Watchdog group's allegations against former Algonquin highway commissioner met with silence
There may be – or there may not be – "ongoing investigation(s)" into an Illinois-based political activist group's latest allegations into fraud and other wrongdoing in the Algonquin Township Highway Commission.
At least that's the conclusion that can be drawn from the very little that public officials are willing to say on the record about the matter. McHenry Times reached out to dozens of county and state officials for reaction to Edgar County Watchdogs' detailed documentation about alleged fraud by a family that once ran the highway commission, but few of them so much as responded.
"Due to ongoing investigation(s) that may or may not be still in process regarding this matter, I am unable to provide any comment," Illinois state Sen. Donald P. DeWitte (R-St. Charles) said in an email response to McHenry Times' questions.
McHenry County Board District 5 representative Michael J. Skala provided a qualified call for accountability.
"If there is any fraud in the township by any person, they should be held accountable," Skala said in an email to McHenry Times.
Skala declined to answer questions about whether an audit should be conducted of Algonquin Township's Highway District in light of Edgar County Watchdogs' allegations, nor would he say why there has been any hesitation about it.
"I cannot answer that question," he said. "Again, this should be answered by the Algonquin Township Board."
Algonquin Township Board thus far has blocked moves toward a highway district audit, which the current highway commissioner has requested.
The controversy that revolves around former Algonquin Township Highway Commissioner Bob Miller and his family, including allegations of nepotism and pay-to-play donations, is nothing new in Algonquin Township, where three generations of the family manned the township's highway department responsible for about 50 miles of road. Miller, his father and grandfather all held the title of Algonquin Township Highway Commissioner for more than half a century until the youngest was voted out of office in a heated 2017 election won by Andrew Gasser.
Allegations have flown back and forth ever since then, but with little in the way of prosecution, including McHenry County State's Attorney Patrick Keannally's decision not to pursue charges.

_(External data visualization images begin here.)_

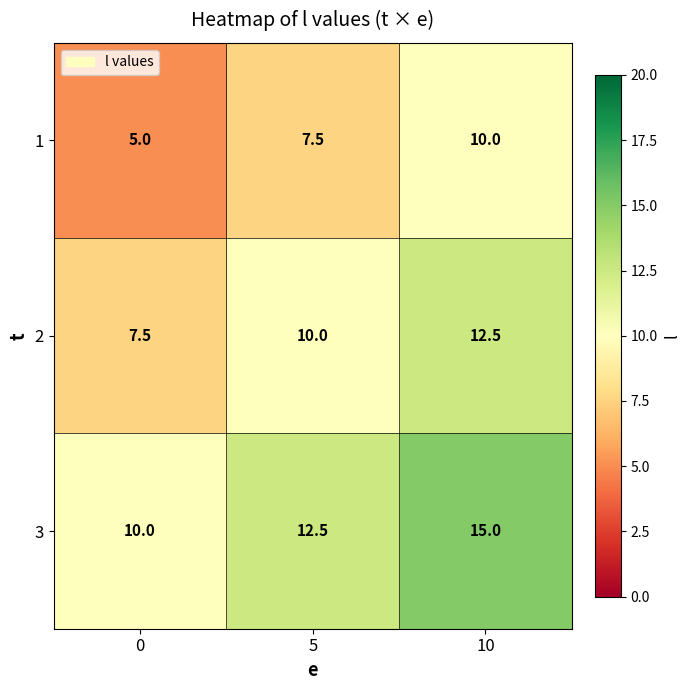

What is the average value of the 2 series?

10.0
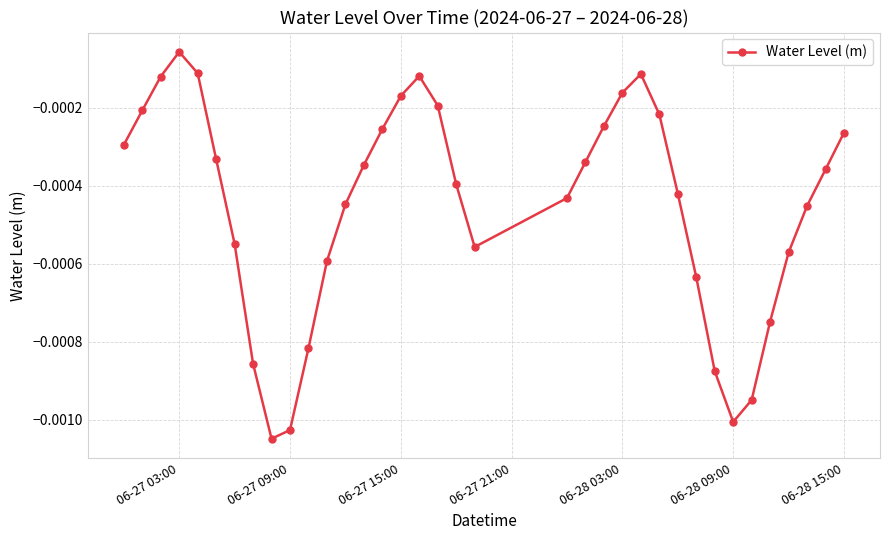

How many interior local peaks (higher than both neighbors) does the data have?

3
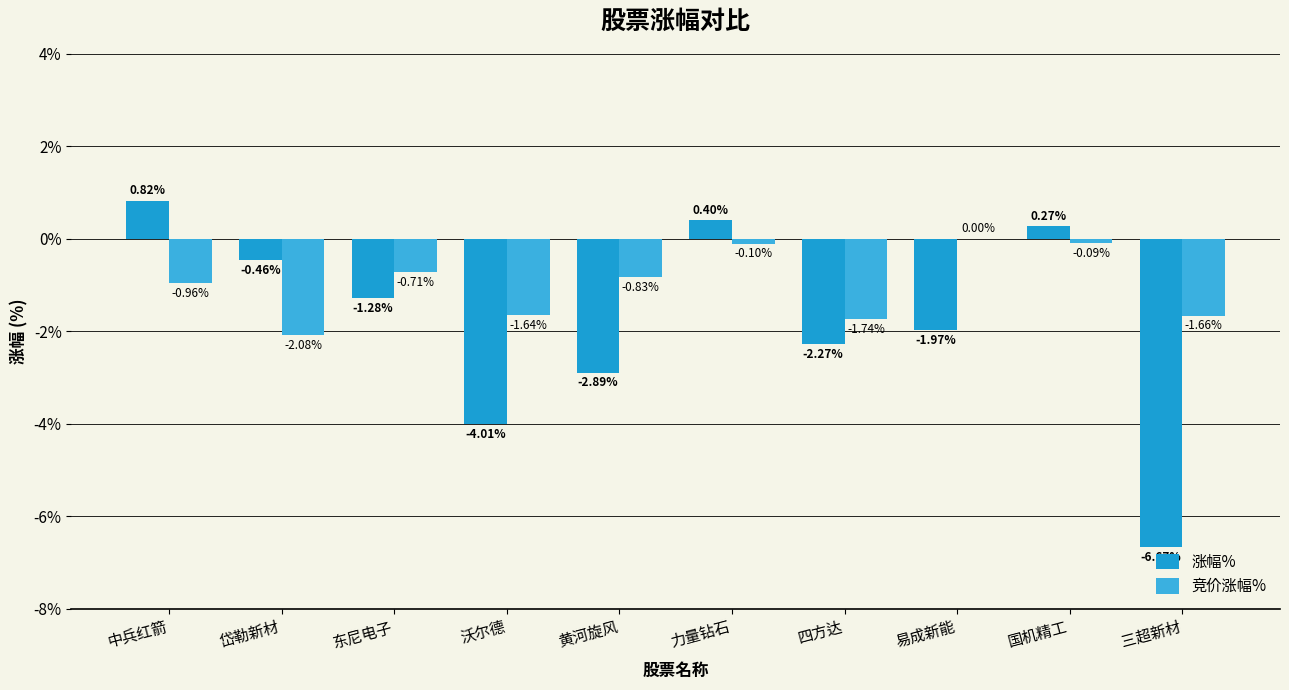

Where is 涨幅% nearest to the value -2?

易成新能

Meanwhile, Edgar County Watchdogs has for years provided a steady stream of documents and coverage of the alleged wrongdoing.
Edgar County Watchdogs, also known as Illinois Leaks, was founded in 2011 by Kirk Allen and John Kraft.
Most recently, the activist group has reported about Miller's wife, Anna May Miller, who along with the couple's two sons-in-law, had long been on the township department payroll. Part 6 of what Edgar County Watchdogs has been calling its "Time Card Tuesday" series, made a detailed examination of Anna May Miller's time cards.
"While we have many more time cards to expose, we want to make sure everyone understands this reporting is simply on the time cards and payroll numbers," Part 6 of the series stated. "While some have implied that we are wrong because the person worked from home or even as the state’s attorney investigator said, she could have worked from her boat cabin, while out of the country, on a cruise, we are not concerned where the work was performed. We care about the record that shows hours worked or not worked and paid. If she worked from home, those hours should be recorded. Same with the boat cruise. Time worked should be recorded to ensure proper payment is provided."